Bovendien betreffen veel geheimen geen schending van taboes: het is immers nauwelijks een taboe om de inwijdingsriten van de Vrijmetselarij te beoefenen, maar wèl om ze te openbaren. Taboe en geheim hebben een belangrijk aspect gemeen: de obsessie met publiciteit en openbaring. De openbaring van de overtreding van de norm wordt vaak bedreigender gevonden dan de overtreding zelf.

‘Taboe’ is afgeleid van de Polynesische stammen ta (‘markeren’) en pu (‘bijzonder’). Het betekent eigenlijk niets meer of minder dan iets ‘bijzonders’ of iets ‘heiligs’, in zowel de goede als de kwade zin.
Het waren de Europese ontdekkingsreizigers die ‘taboe’ interpreteerden als een op zichzelf staand, niet rationeel te verklaren gebod, vooral omdat ze te weinig wisten van Polynesische culturele logica. Het allochtone woord kon inburgeren in Victoriaans Europa als een alternatief voor én de tè Christelijk beladen begrippen als commandment en gebod, én het (zogenaamd) rationele idee van wetgeving als openbaar contract.
De introductie van het begrip ‘taboe’ maakte het mogelijk om niet-rationele, niet-religieuze geboden te bespreken en te verklaren. Enerzijds duidt ‘taboe’ op intellectuele vergissingen, evolutionaire overblijfselen of neuroses; het is een buzzword voor mentale onderontwikkeling in een samenleving die nog heilig gelooft in haar eigen evolutionaire superioriteit. Anderzijds verwijst ‘taboe’ ook naar geboden die wèl getuigden van morele ontwikkeling – vooral nuttig in de context van de moderne obsessie met het al of niet openbaren van seksueel gedrag.

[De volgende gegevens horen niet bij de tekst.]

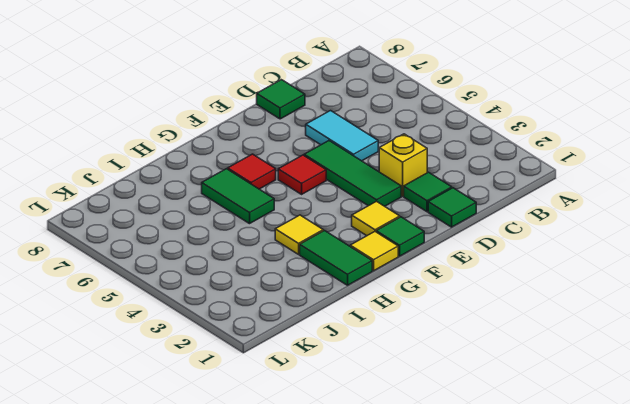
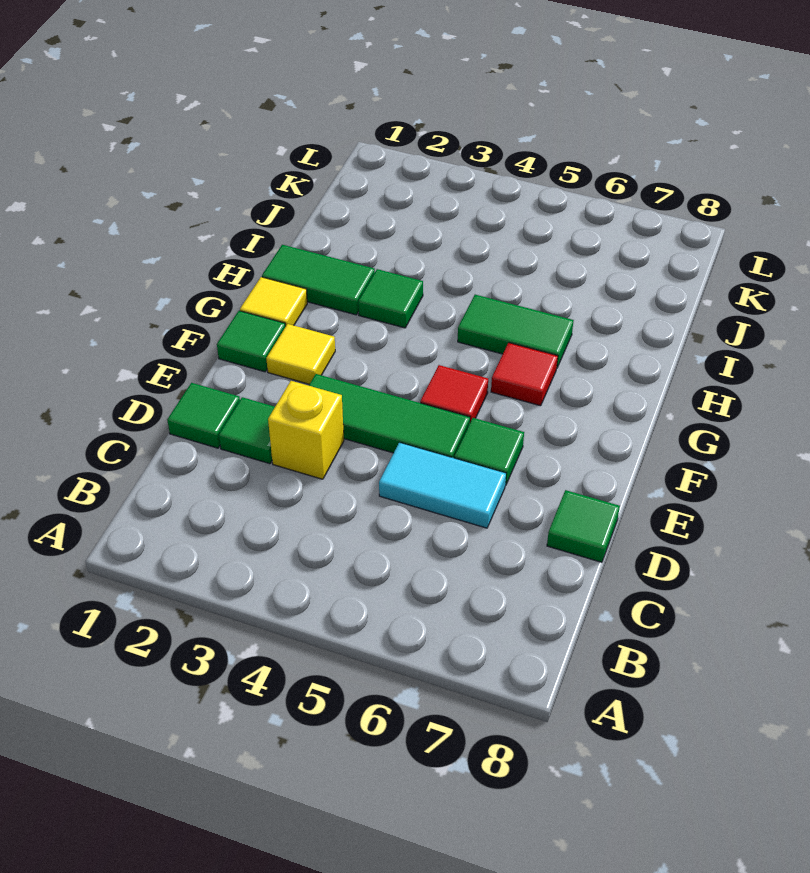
none -> green tile E6 level 1
yellow tile H3 level 1 -> green tile H3 level 1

Het verbod op incest is in veel opzichten het meest sprekende voorbeeld van een taboe. Sigmund Freud en Claude Lévi-Strauss beweerden dat het incesttaboe het verschil maakte tussen menselijke cultuur en dierlijke natuur (waarin iedereen het met iedereen doet). Wij weten inmiddels beter: primaten kennen geen inteelt, dus markeert het incesttaboe geen biologische vooruitgang. Alle incesttaboes zijn gebaseerd op sociale verwantschapsclassificaties, die niet biologisch verklaard kunnen worden.

Openbaring en geheimhouding zijn cruciaal voor sociale structuren. Dat neemt in moderne samenlevingen een bijzondere vorm aan. Waar democratie een ideaal is, moet informatie vrij zijn: het protest tegen overheidscensuur op het internet is daarvan de meest recente manifestatie. Die ‘taboeïsering’ van geheimhouding stamt uit de 19de eeuw: daarvóór zag bijvoorbeeld kardinaal Richelieu geheimhouding als de essentie van staatszaken.
Tegelijkertijd zijn wij geobsedeerd door de geheimen die we afkeuren. Geheimen en hun ontmaskering zijn dan ook de melkkoeien van uitgevers en filmproducenten. Er is sprake van een sociale paradox: aan de ene kant is een juiste dosering van openbaring en geheimhouding de smeerolie van het sociale verkeer, aan de andere kant zetten reclame, beursspeculatie, spindoctors, achterkamertjespolitiek, zelfs wetenschappelijke ‘deskundigheid’ die dosering meer dan ooit onder druk.
Peter Pels is hoogleraar antropologie aan de Universiteit Leiden.